Universidad del Rosario

Llamar al pan y que aparezca 

sobre el mantel el pan de cada día.

— Octavio Paz, “La vida sencilla”

Voluntarista y soñador, Gustavo Bohórquez quiere su propia panadería. No un local grande ni ostentoso, con vitrinas relucientes. Sueña con algo más modesto, con un espacio propio donde pueda producir lo suyo. A sus 54 años lo único que anhela es la certeza de que, al final del día, lo que venda sea suficiente para vivir tranquilo. Su vida ha dependido del azar de la calle, de los caprichos del semáforo, de la voluntad esquiva de los extraños. Su cuerpo, al que le faltan los brazos y le sobra el cansancio, carga no solo con las marcas de un accidente de la infancia, sino con las cicatrices de una vida expuesta a la intemperie y al desprecio.

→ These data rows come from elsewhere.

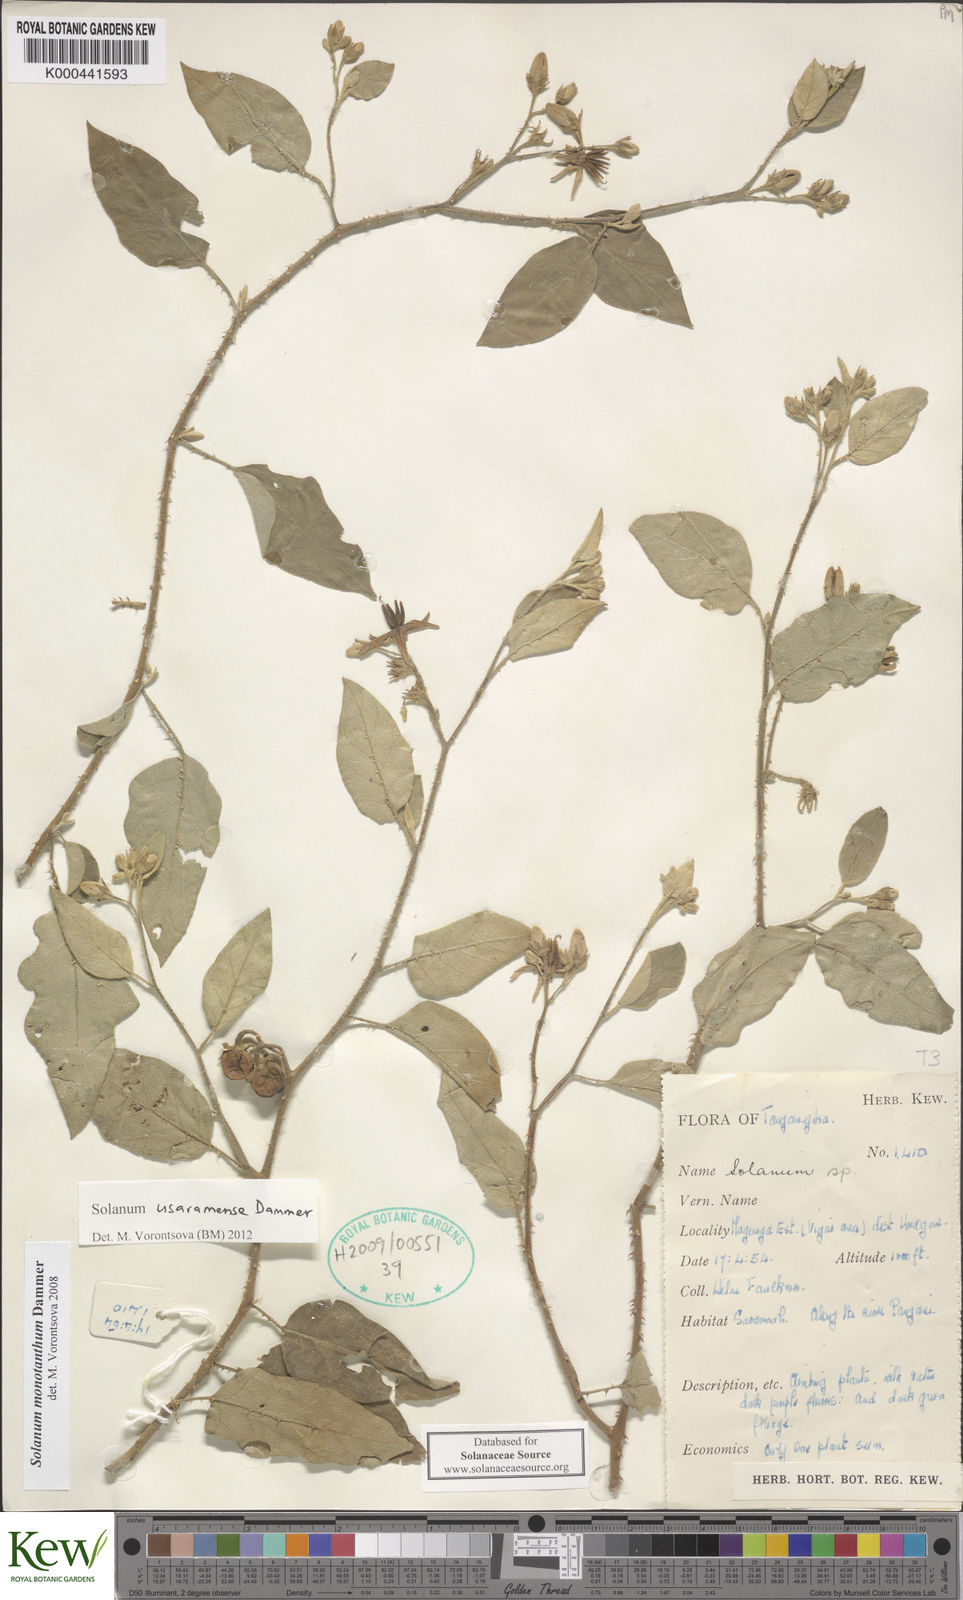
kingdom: Plantae
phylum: Tracheophyta
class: Magnoliopsida
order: Solanales
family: Solanaceae
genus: Solanum
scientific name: Solanum usaramense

Lleva cuarenta años deambulando entre los carros, pidiendo limosna en la calle 80, memorizando los gestos de quienes cierran la ventana solo para deshacerse de su presencia. Ha aprendido que la caridad es volátil y que a ciertas horas la gente es más generosa. Hay quienes lo miran con desconcierto antes de desviar la mirada, como temiendo contagiarse de su desgracia. Algunos le dejan caer unas monedas por lástima o compasión, como si así aligeraran el peso de su incomodidad, o quizás porque, por un momento, sus corazones se ablandan. Otros, en cambio, pasan de largo con la naturalidad de quien prefiere no ver, tal vez porque enfrentarse a su presencia les resulta irrelevante.

Alto y de piel bronceada, Gustavo se mueve por la vida con determinación y sin pretextos, pues no se resigna ni se detiene ante las adversidades. Lleva el peinado de Pedro el escamoso y un aire de despreocupación que lo distingue de los demás. Su brazo derecho a la mitad, y el izquierdo completamente amputado, son el producto de una historia que marcó un antes y un después en su realidad. Sin embargo, él no quiere que lo reduzcan a sus limitaciones. Por el contrario, corre maratones y juega fútbol; maneja bicicleta, moto, carro o el vehículo que le pongan; se viste solo, cocina, e incluso torea. No hay tarea que no intente ni obstáculo que no desafíe. Porque si algo ha aprendido en todos estos años es que la vida no se trata de lo que le hace falta, sino de lo que todavía le queda.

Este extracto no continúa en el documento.